En el encuentro del río y el lago, vemos la gran cuenca de la misericordia de Dios: una justicia que fluye ampliamente y sin venganza, atrayéndonos a un amor más grande que nuestros propios agravios e invitándonos hacia el bien común.


Justicia Restaurativa de Dios 

 

  Lucha por Perdonar 

  

Jueves, 5 de marzo de 2026 

 

  

Susie, la hija de Marietta Jaeger Lane, fue secuestrada y asesinada. Relata su lucha con el concepto del perdón a la educadora de justicia restaurativa Elaine Enns: [5] 

  

Crecí en un hogar donde nunca se nos permitía estar enojados. Me decían que estar enojado era pecado… Pasé dos semanas sentada en la mesa de picnic del campamento esperando noticias de Susie para que mi rabia se abriera paso entre las muchas inhibiciones que le había impuesto. Cuando finalmente me permití conectar con mi ira… supe que podía matar al secuestrador con mis propias manos y una sonrisa en el rostro.

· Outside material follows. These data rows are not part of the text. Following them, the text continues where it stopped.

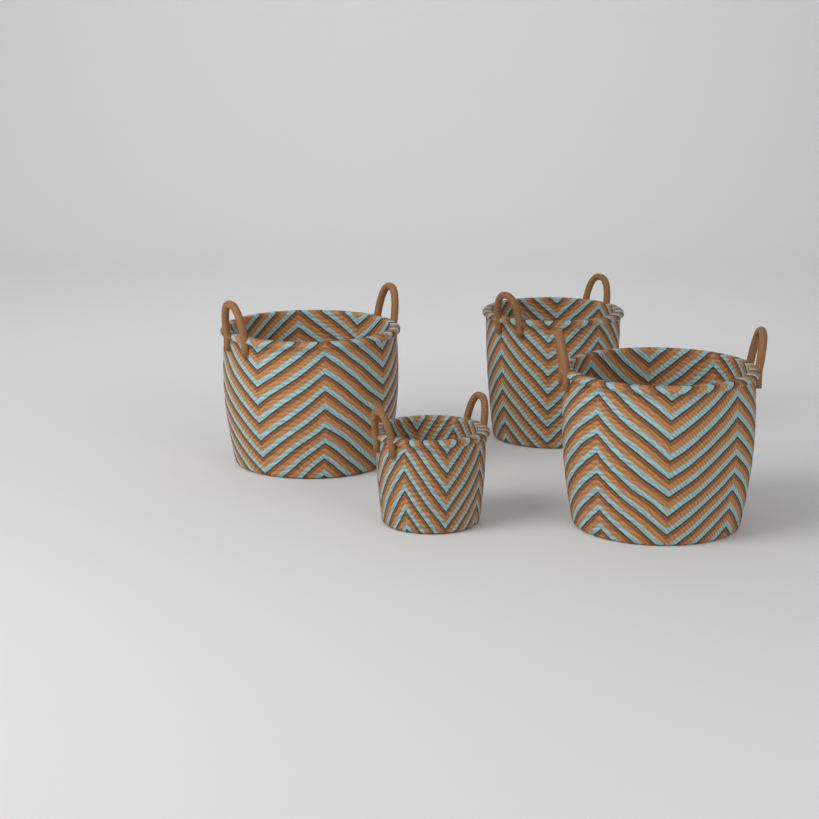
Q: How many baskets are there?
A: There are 4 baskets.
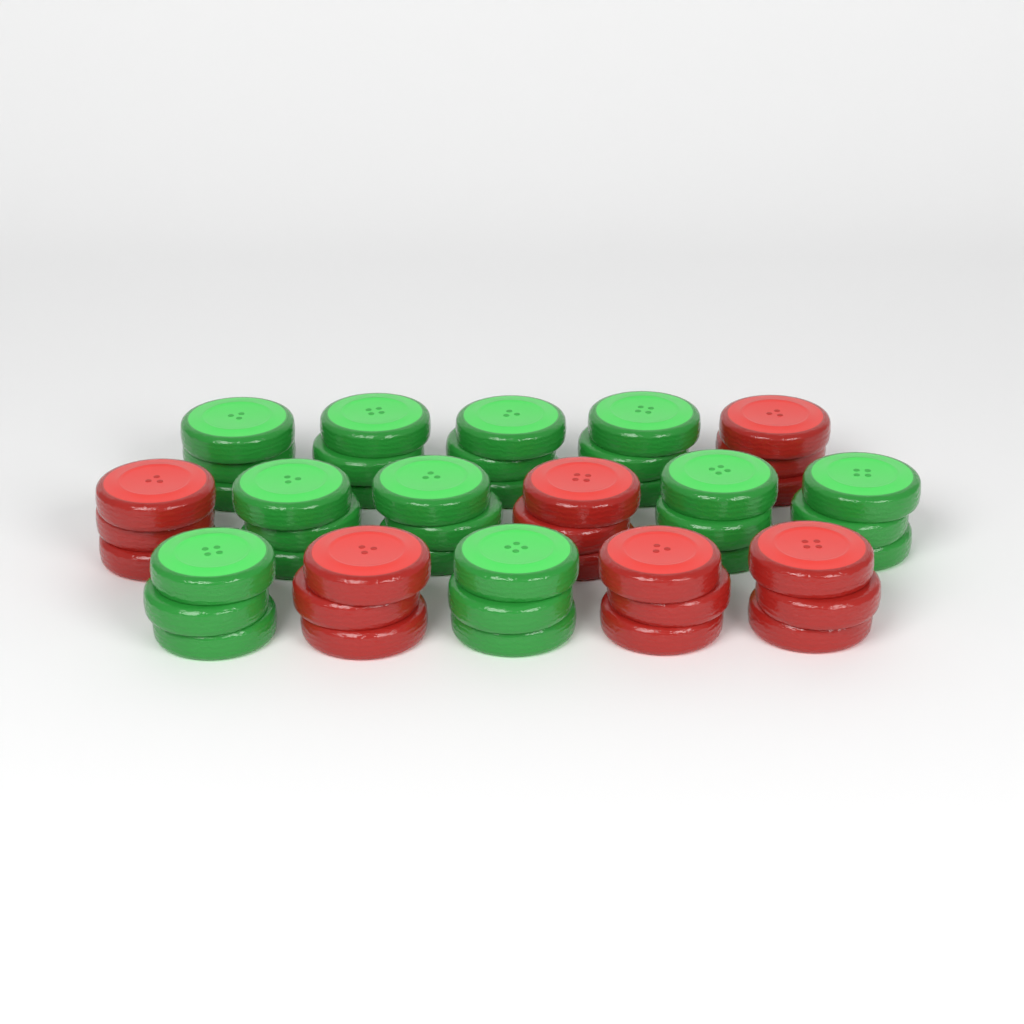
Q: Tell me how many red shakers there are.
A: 6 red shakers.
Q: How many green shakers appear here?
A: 10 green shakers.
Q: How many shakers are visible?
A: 16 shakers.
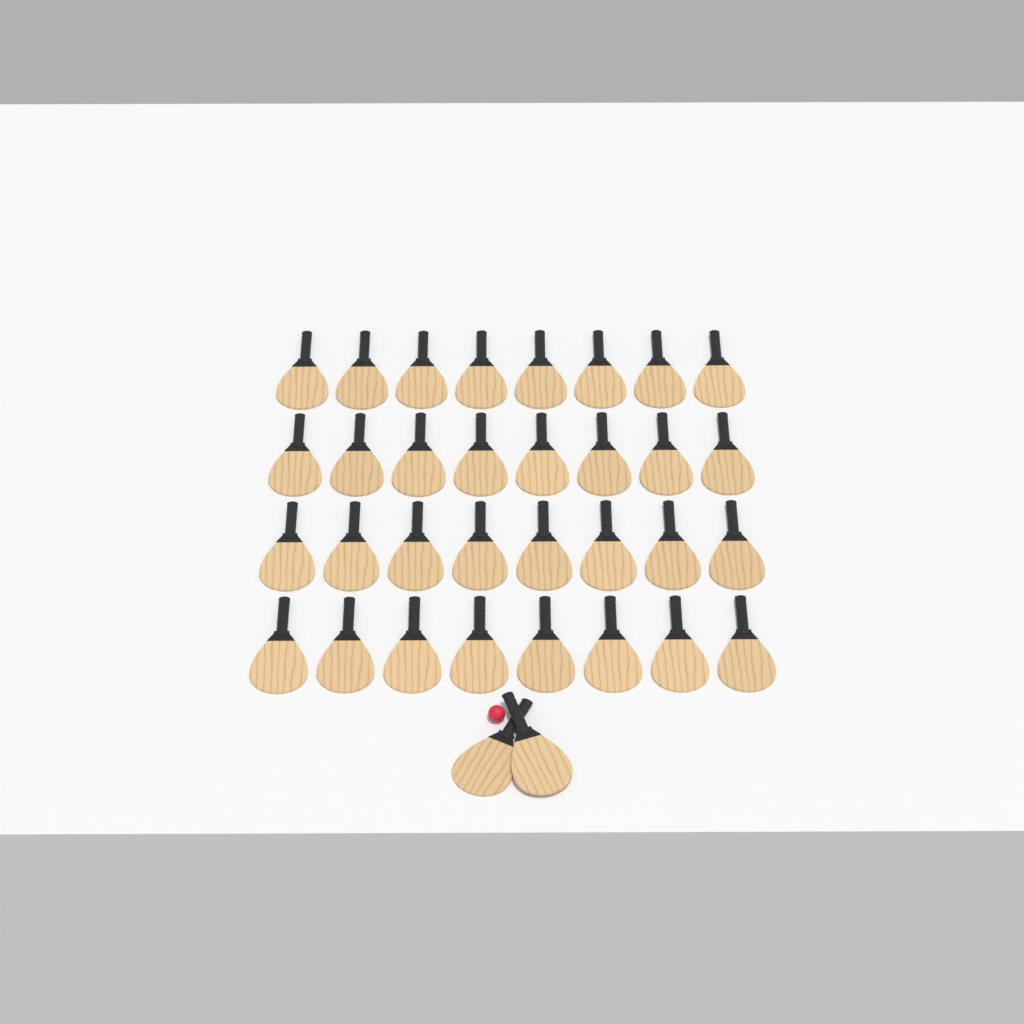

Incluso antes de saber lo que le había hecho a Susie, podría haberlo matado por el terror que la infligió, por arrebatárnosla y el efecto que tuvo en toda mi familia. 

  

Sin embargo, después de una intensa lucha a medianoche con Dios, en la que intenté justificar mi "derecho" a la ira y la venganza, me "rendí". Como creo en un Dios que nunca viola nuestra libertad ni nuestro libre albedrío, le di permiso para cambiar mi corazón. Prometí cooperar con Dios en todo lo que pudiera hacer para que mi corazón pasara de la furia al perdón. 

  

Al principio, sentí que si perdonaba al secuestrador, le sería infiel a Susie. También luchaba con una creencia común entre las víctimas de violencia: que si podía mantener la ira y vengarme, tenía el control. 

  

Me vi catapultada a un viaje espiritual muy intenso y pasé muchas horas orando y leyendo las Escrituras. Dios me hablaba con frecuencia. Fue un proceso largo y gradual, pero durante ese año me di cuenta de tres cosas: 

  

  • Al seguir llena de ira, en realidad estaba cediendo mi poder al secuestrador, permitiendo que sus acciones cambiaran mi sistema de valores y me alejaran del rumbo que quería para mi vida. 

  

  • A los ojos de Dios, el secuestrador era tan valioso como mi pequeña. 

  

  • Y si quería vivir mi fe católica con integridad, estaba llamada a perdonar y orar por mis enemigos. 

  

Lane se convirtió más tarde en defensora de los derechos humanos:    

 

Mientras pasaban los meses sin saber nada de Susie, también oraba para saber cuál era la idea de justicia de Dios. Llegué a comprender que, si Jesús es la palabra de Dios hecha carne, entonces Jesús es la justicia de Dios hecha carne. Al observar la vida de Jesús en las Escrituras, no vi a alguien que viniera a herirnos, castigarnos o condenarnos a muerte. Jesús vino a sanarnos y ayudarnos, a rehabilitarnos y reconciliarnos, a restaurarnos la vida que se perdió por el "pecado original". La idea de justicia que tiene Dios es la restauración, no el castigo. 

 

 

 

5 Ched Myers and Elaine Enns, Ambassadors of Reconciliation: Diverse Christian Practices of Restorative Justice and Peacemaking, Volume 2 (Orbis Books, 2009), 60–61.